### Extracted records
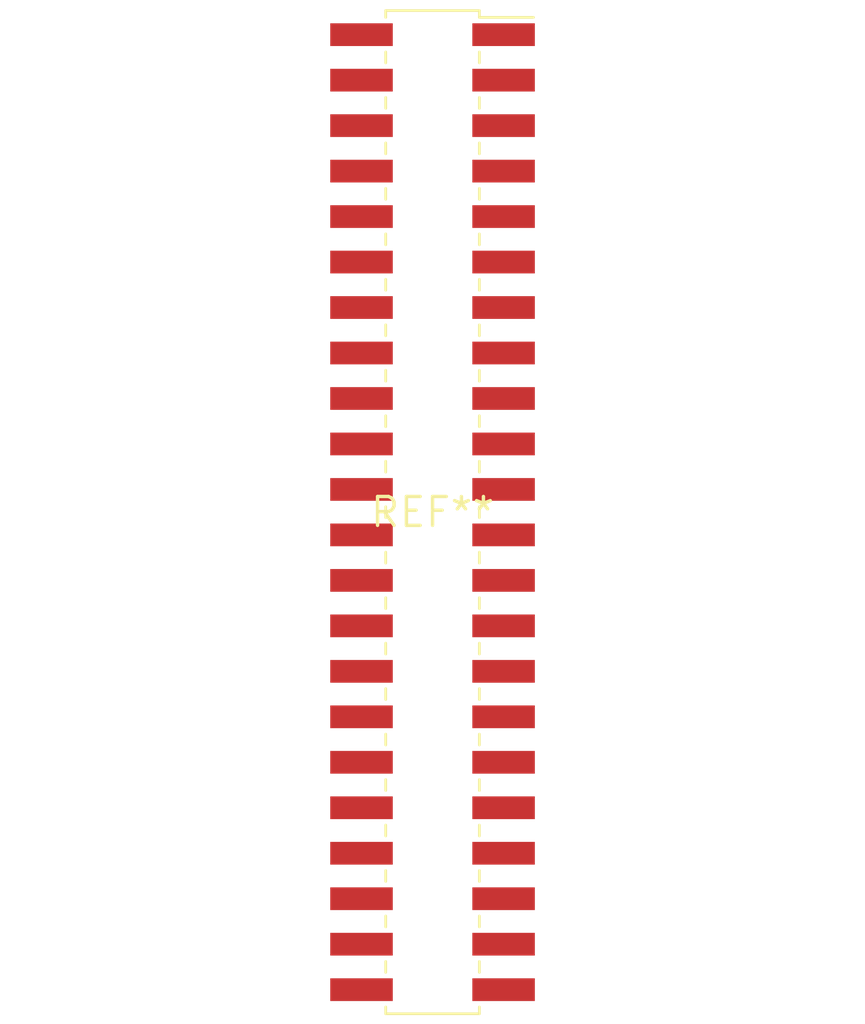
<source format=kicad_pcb>
(kicad_pcb (version 20240108) (generator pcbnew)

  (general
    (thickness 1.6)
  )

  (paper "A4")
  (layers
    (0 "F.Cu" signal)
    (31 "B.Cu" signal)
    (32 "B.Adhes" user "B.Adhesive")
    (33 "F.Adhes" user "F.Adhesive")
    (34 "B.Paste" user)
    (35 "F.Paste" user)
    (36 "B.SilkS" user "B.Silkscreen")
    (37 "F.SilkS" user "F.Silkscreen")
    (38 "B.Mask" user)
    (39 "F.Mask" user)
    (40 "Dwgs.User" user "User.Drawings")
    (41 "Cmts.User" user "User.Comments")
    (42 "Eco1.User" user "User.Eco1")
    (43 "Eco2.User" user "User.Eco2")
    (44 "Edge.Cuts" user)
    (45 "Margin" user)
    (46 "B.CrtYd" user "B.Courtyard")
    (47 "F.CrtYd" user "F.Courtyard")
    (48 "B.Fab" user)
    (49 "F.Fab" user)
    (50 "User.1" user)
    (51 "User.2" user)
    (52 "User.3" user)
    (53 "User.4" user)
    (54 "User.5" user)
    (55 "User.6" user)
    (56 "User.7" user)
    (57 "User.8" user)
    (58 "User.9" user)
  )

  (setup
    (pad_to_mask_clearance 0)
    (pcbplotparams
      (layerselection 0x00010fc_ffffffff)
      (plot_on_all_layers_selection 0x0000000_00000000)
      (disableapertmacros false)
      (usegerberextensions false)
      (usegerberattributes false)
      (usegerberadvancedattributes false)
      (creategerberjobfile false)
      (dashed_line_dash_ratio 12.000000)
      (dashed_line_gap_ratio 3.000000)
      (svgprecision 4)
      (plotframeref false)
      (viasonmask false)
      (mode 1)
      (useauxorigin false)
      (hpglpennumber 1)
      (hpglpenspeed 20)
      (hpglpendiameter 15.000000)
      (dxfpolygonmode false)
      (dxfimperialunits false)
      (dxfusepcbnewfont false)
      (psnegative false)
      (psa4output false)
      (plotreference false)
      (plotvalue false)
      (plotinvisibletext false)
      (sketchpadsonfab false)
      (subtractmaskfromsilk false)
      (outputformat 1)
      (mirror false)
      (drillshape 1)
      (scaleselection 1)
      (outputdirectory "")
    )
  )

  (net 0 "")

  (footprint "PinSocket_2x22_P2.00mm_Vertical_SMD" (layer "F.Cu") (at 0 0))

)

</source>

### Assignment
Once the pictures are set aside, repeat the remaining data word for word.

### Your response
<source format=kicad_pcb>
(kicad_pcb (version 20240108) (generator pcbnew)

  (general
    (thickness 1.6)
  )

  (paper "A4")
  (layers
    (0 "F.Cu" signal)
    (31 "B.Cu" signal)
    (32 "B.Adhes" user "B.Adhesive")
    (33 "F.Adhes" user "F.Adhesive")
    (34 "B.Paste" user)
    (35 "F.Paste" user)
    (36 "B.SilkS" user "B.Silkscreen")
    (37 "F.SilkS" user "F.Silkscreen")
    (38 "B.Mask" user)
    (39 "F.Mask" user)
    (40 "Dwgs.User" user "User.Drawings")
    (41 "Cmts.User" user "User.Comments")
    (42 "Eco1.User" user "User.Eco1")
    (43 "Eco2.User" user "User.Eco2")
    (44 "Edge.Cuts" user)
    (45 "Margin" user)
    (46 "B.CrtYd" user "B.Courtyard")
    (47 "F.CrtYd" user "F.Courtyard")
    (48 "B.Fab" user)
    (49 "F.Fab" user)
    (50 "User.1" user)
    (51 "User.2" user)
    (52 "User.3" user)
    (53 "User.4" user)
    (54 "User.5" user)
    (55 "User.6" user)
    (56 "User.7" user)
    (57 "User.8" user)
    (58 "User.9" user)
  )

  (setup
    (pad_to_mask_clearance 0)
    (pcbplotparams
      (layerselection 0x00010fc_ffffffff)
      (plot_on_all_layers_selection 0x0000000_00000000)
      (disableapertmacros false)
      (usegerberextensions false)
      (usegerberattributes false)
      (usegerberadvancedattributes false)
      (creategerberjobfile false)
      (dashed_line_dash_ratio 12.000000)
      (dashed_line_gap_ratio 3.000000)
      (svgprecision 4)
      (plotframeref false)
      (viasonmask false)
      (mode 1)
      (useauxorigin false)
      (hpglpennumber 1)
      (hpglpenspeed 20)
      (hpglpendiameter 15.000000)
      (dxfpolygonmode false)
      (dxfimperialunits false)
      (dxfusepcbnewfont false)
      (psnegative false)
      (psa4output false)
      (plotreference false)
      (plotvalue false)
      (plotinvisibletext false)
      (sketchpadsonfab false)
      (subtractmaskfromsilk false)
      (outputformat 1)
      (mirror false)
      (drillshape 1)
      (scaleselection 1)
      (outputdirectory "")
    )
  )

  (net 0 "")

  (footprint "PinSocket_2x22_P2.00mm_Vertical_SMD" (layer "F.Cu") (at 0 0))

)

</source>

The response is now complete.